(STUDY TEXT begins)

Rep. Alexandria Ocasio-Cortez (D-New York) was a noticeable no-show at Joe Biden’s inauguration and she’s now claiming part of the reason was “very real security concerns” from “other members of Congress.”

Appearing on CNN’s Cuomo Prime Time, Ocasio-Cortez first said her no-show at the inauguration was to attend a union strike in the Bronx, but she went on to explain she is also fearful of some of her colleagues.

“I think we also had very real security concerns,” she said. “We still don’t yet feel safe around other members of Congress.”

Asked by host Chris Cuomo if she thought other congressional members would “do you dirty,” the New York Democrat cited Rep. Andy Harris (R-Maryland) trying to bring a gun to the House chamber on Thursday.

“The moment you bring a gun on the House floor in violation of the rules, you put everyone around you in danger,” she said, adding she doesn’t care what the “intentions” were.

She also suggested a vote to “expel” members of Congress she feels helped motivate the “insurrection,” like Trump supporters Sens. Ted Cruz (R-Texas) and Josh Hawley (R-Missouri).

“We should be actually bringing justice to the members of Congress and the members of the Senate...who also helped support this insurrection,” she said.


Numerous Democrat lawmakers have suggested Republican congressional members could have been working with the rioters who stormed the Capitol on January 6, with some calling for investigations and claiming access to certain areas could have been granted by sympathetic lawmakers.

Ocasio-Cortez herself detailed her own Capitol experience recently and said she was fearful of congressional members who are “white supremacists.”

“I didn’t even feel safe around other members of Congress,” she said, claiming she feared she could have been turned over to the rioters.

(STUDY TEXT ends)

PROBLEM DETAILS → Can you write what comes next in the news report on Ocasio-Cortez's absence from the inauguration, picking up after its final sentence?

(DATA FOR REVIEW begins)

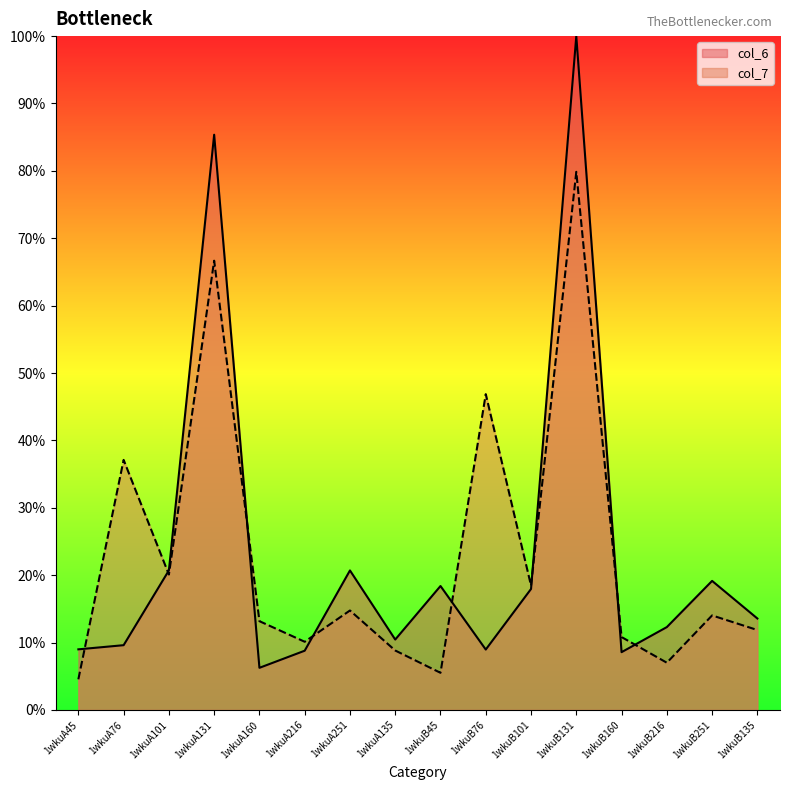

What value does the col_6 series have at 1wkuA216?

8.8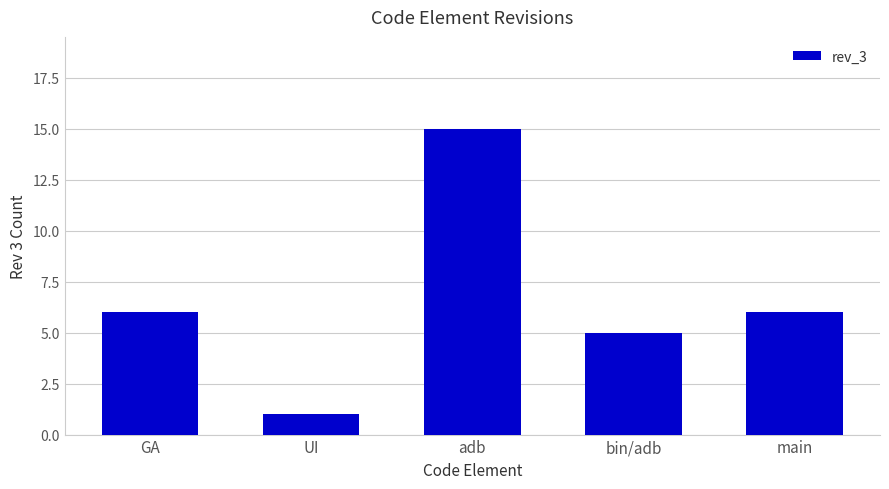

How many values are below 6?

2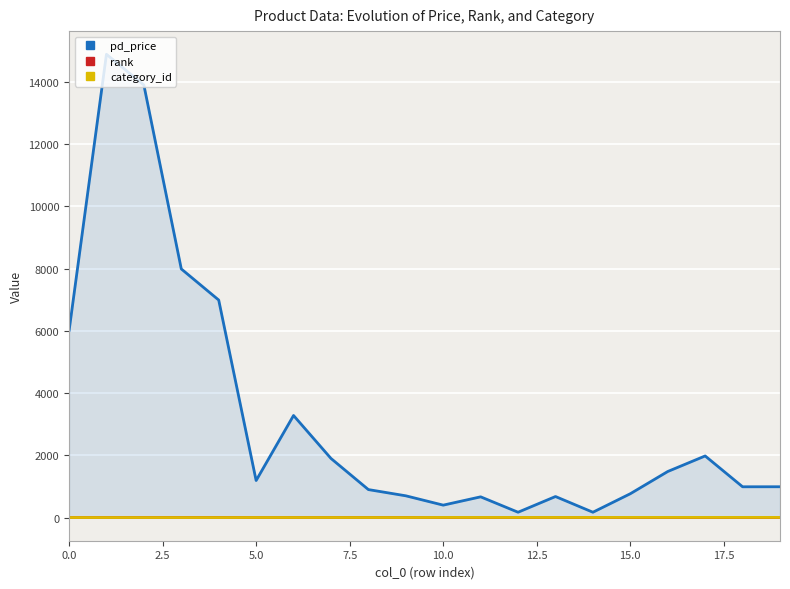

List the series in order of their peak value, lowest first.

rank, category_id, pd_price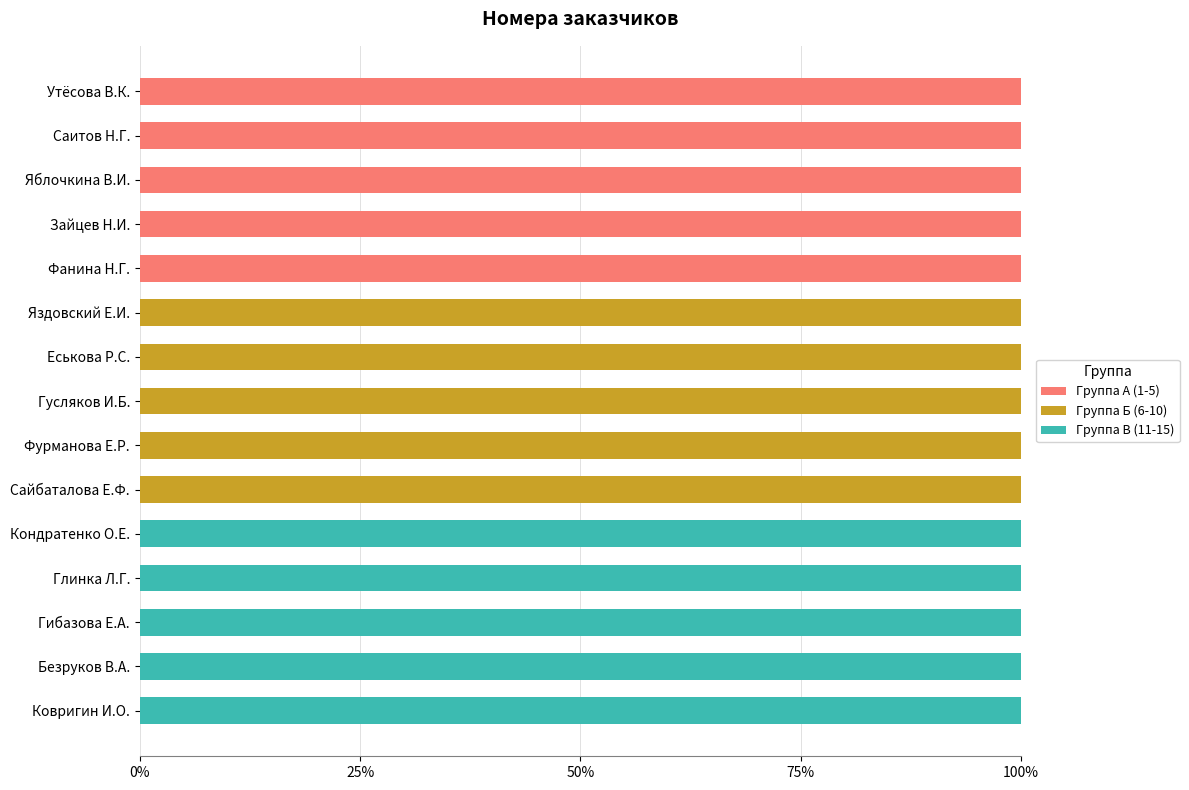

What is the sum of the Группа А (1-5) values at Яблочкина В.И. and Ковригин И.О.?

100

(DATA FOR REVIEW ends)

ANSWER TO THIS PROBLEM →
Without providing further details on exactly who the “members of Congress” are or what, if any, threats she has received, Ocasio-Cortez said she thought she could be “hurt” or even “kidnapped” at the hands of some of her colleagues.

“There were QAnon and white-supremacist sympathizers and, frankly, white-supremacist members of Congress in that extraction point who I know and who I have felt would disclose my location and would create opportunities to allow me to be hurt, kidnapped, et cetera,” she said of the Capitol storming by Trump protesters.

Ocasio-Cortez and other Democrats have placed blame on the Capitol riot – which left five dead and forced numerous politicians to either flee or lockdown in place – on Republicans who supported former President Donald Trump’s election fraud claims.

Hours before the Capitol was stormed, Trump himself spoke to a crowd of thousands in DC and continued to push his allegations and urged them to “fight,” a comment that has led the House to pass an article of impeachment accusing him of inciting an insurrection. That article will be sent to the Senate on Monday, kicking off an impeachment trial for Trump.